* [The task]: Retype the items below word for word, leaving out the pictures.

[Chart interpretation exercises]
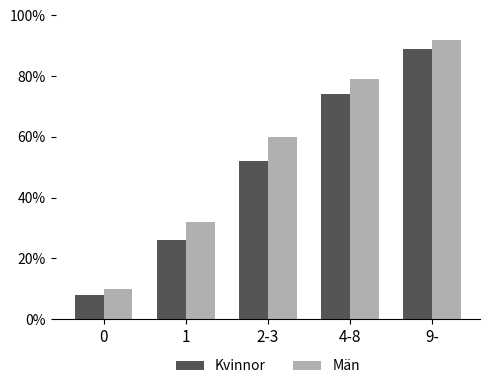

How many groups of bars are there?

5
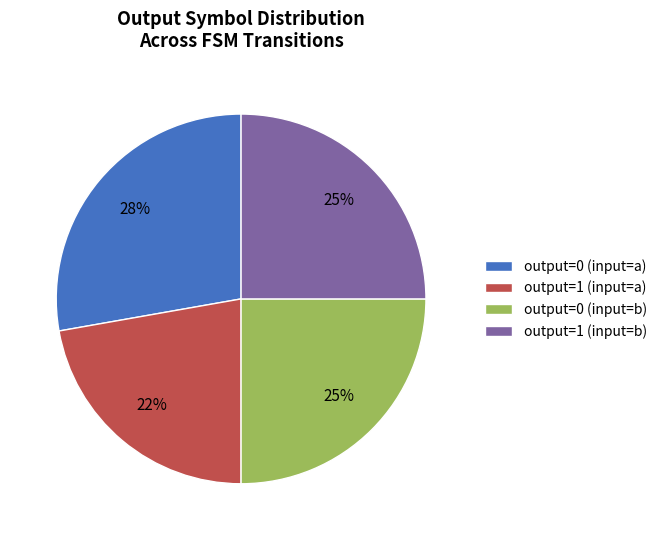

What percentage is the output=1 (input=a) slice, to the nearest percent?

22%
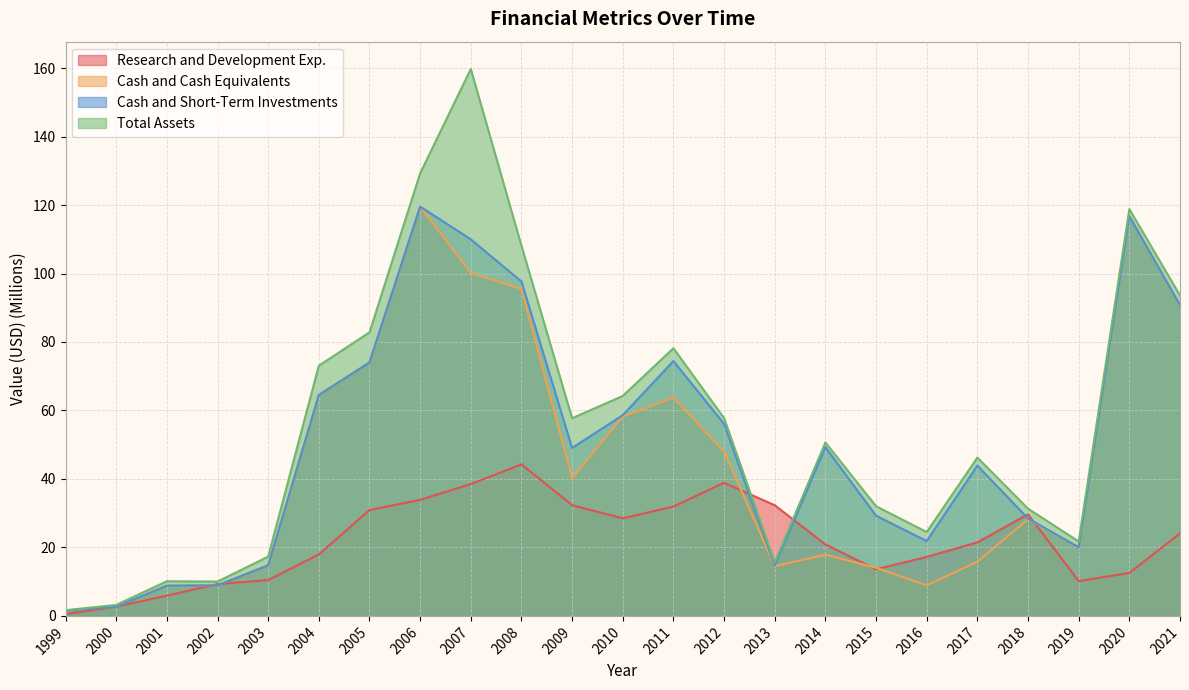

What is the minimum value shown in the chart?

0.5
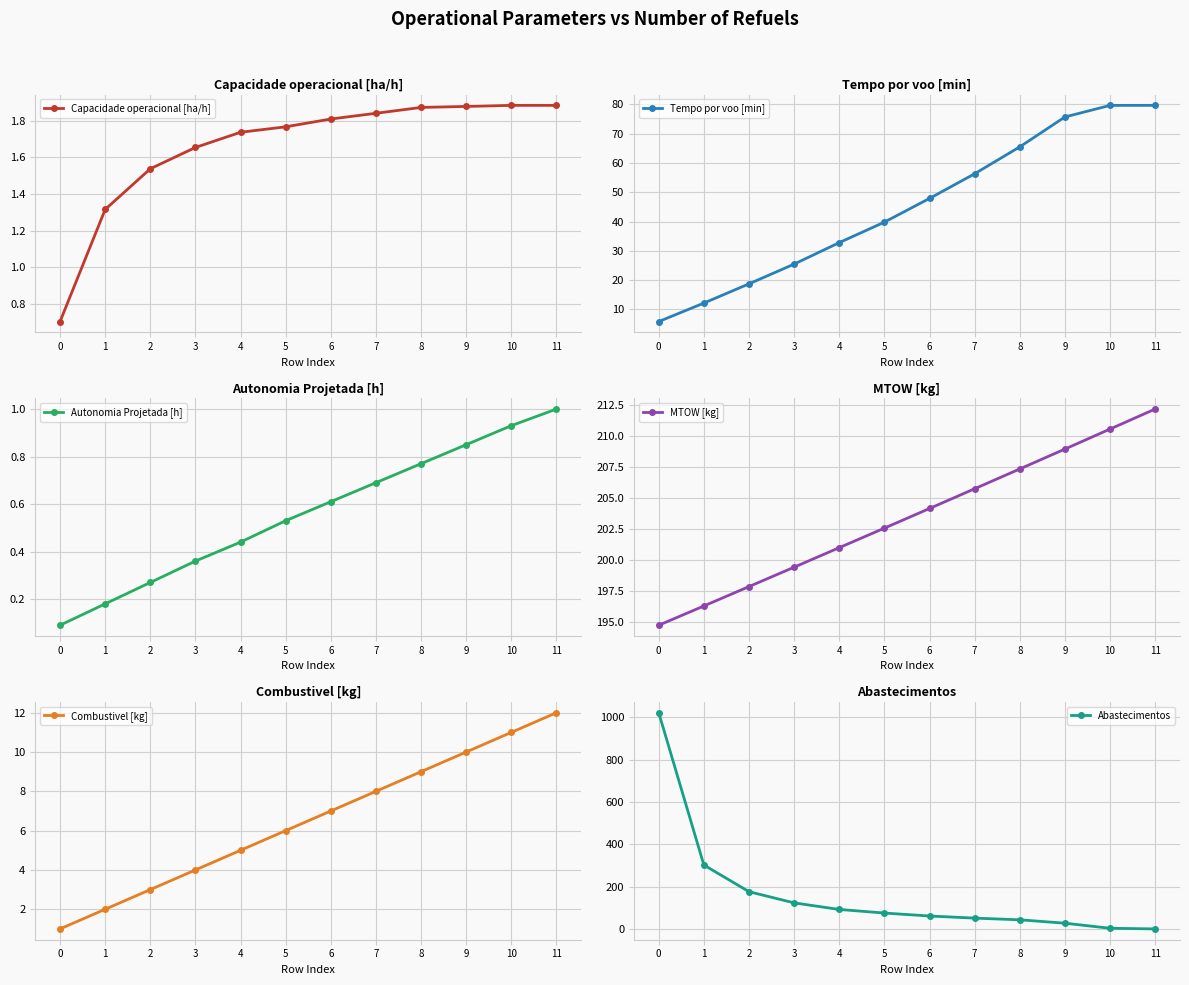

What are all the series names shown in the legend?

Capacidade operacional [ha/h], Tempo por voo [min], Autonomia Projetada [h], MTOW [kg], Combustivel [kg], Abastecimentos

* [Task result]:
How many groups of bars are there?

5

What percentage is the output=1 (input=a) slice, to the nearest percent?

22%

What is the minimum value shown in the chart?

0.5

What are all the series names shown in the legend?

Capacidade operacional [ha/h], Tempo por voo [min], Autonomia Projetada [h], MTOW [kg], Combustivel [kg], Abastecimentos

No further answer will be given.